==== EXERCISE MATERIAL ====
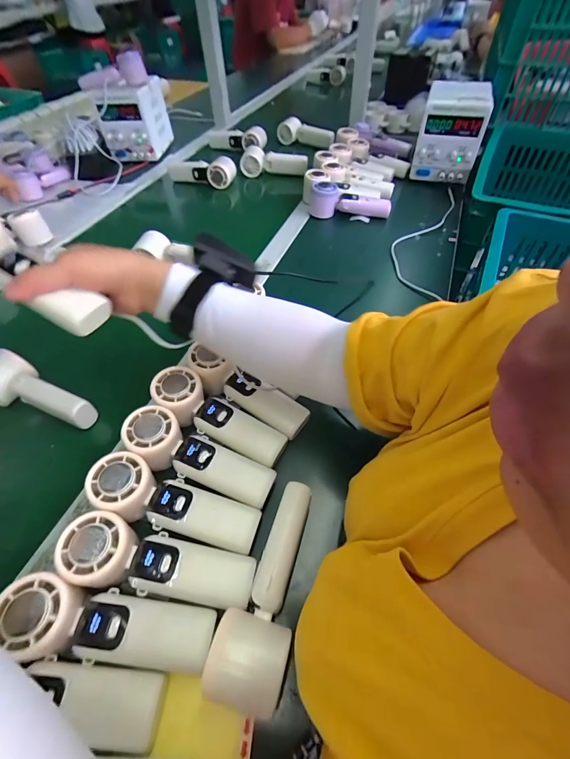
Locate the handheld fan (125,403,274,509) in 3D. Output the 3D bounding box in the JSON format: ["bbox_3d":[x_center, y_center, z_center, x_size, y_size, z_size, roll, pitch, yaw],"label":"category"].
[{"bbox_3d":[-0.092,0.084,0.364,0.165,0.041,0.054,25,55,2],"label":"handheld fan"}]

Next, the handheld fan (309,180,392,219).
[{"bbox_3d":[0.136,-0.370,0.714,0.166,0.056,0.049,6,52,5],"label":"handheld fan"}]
====
==== EXERCISE MATERIAL ====
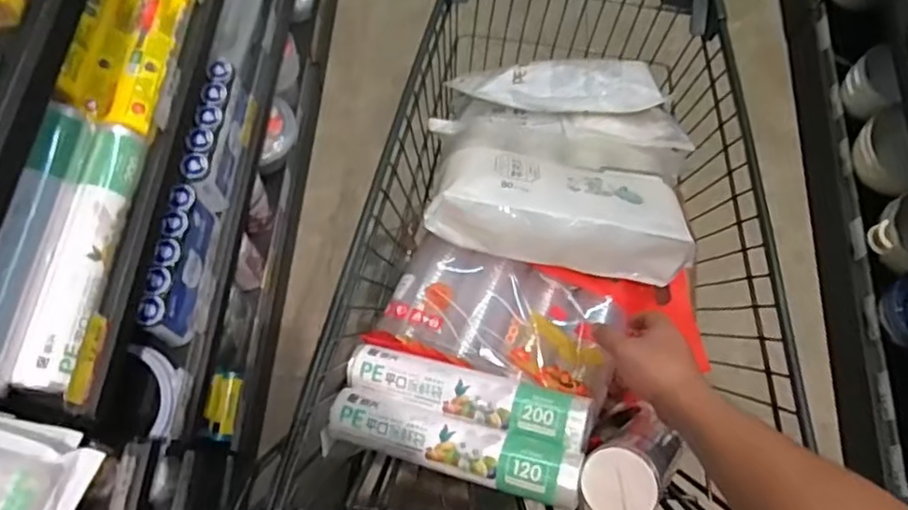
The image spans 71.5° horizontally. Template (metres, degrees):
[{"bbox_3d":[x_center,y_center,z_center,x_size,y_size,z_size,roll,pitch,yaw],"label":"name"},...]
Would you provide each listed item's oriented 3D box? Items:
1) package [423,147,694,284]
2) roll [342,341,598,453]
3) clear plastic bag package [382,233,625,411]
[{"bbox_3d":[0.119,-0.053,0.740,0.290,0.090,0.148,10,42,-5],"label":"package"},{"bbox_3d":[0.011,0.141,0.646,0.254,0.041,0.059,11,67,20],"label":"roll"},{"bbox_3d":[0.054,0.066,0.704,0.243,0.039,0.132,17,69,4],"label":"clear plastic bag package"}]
====
==== EXERCISE MATERIAL ====
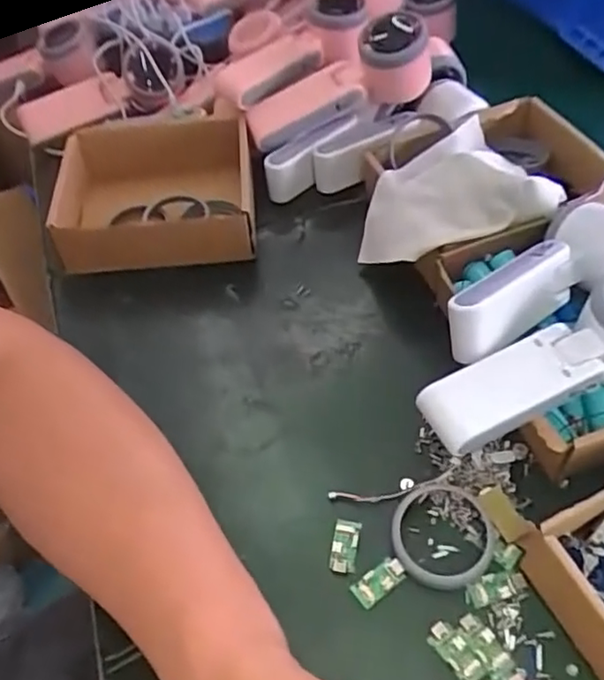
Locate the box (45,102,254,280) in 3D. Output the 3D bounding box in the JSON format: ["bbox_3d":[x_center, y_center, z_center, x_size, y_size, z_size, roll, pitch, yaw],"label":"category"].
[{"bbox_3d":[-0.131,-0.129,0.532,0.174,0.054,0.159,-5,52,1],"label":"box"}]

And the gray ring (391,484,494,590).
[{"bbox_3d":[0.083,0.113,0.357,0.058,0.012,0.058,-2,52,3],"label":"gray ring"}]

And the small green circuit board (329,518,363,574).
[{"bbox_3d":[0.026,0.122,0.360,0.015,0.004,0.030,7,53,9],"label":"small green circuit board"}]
====
_TASK PROMPT_
Please give an exact copy of the entries above, from the line with "Would you provide" down to the line with "2) roll [342,341,598,453]", inclusive, and nothing else.

_YOUR RESPONSE_
Would you provide each listed item's oriented 3D box? Items:
1) package [423,147,694,284]
2) roll [342,341,598,453]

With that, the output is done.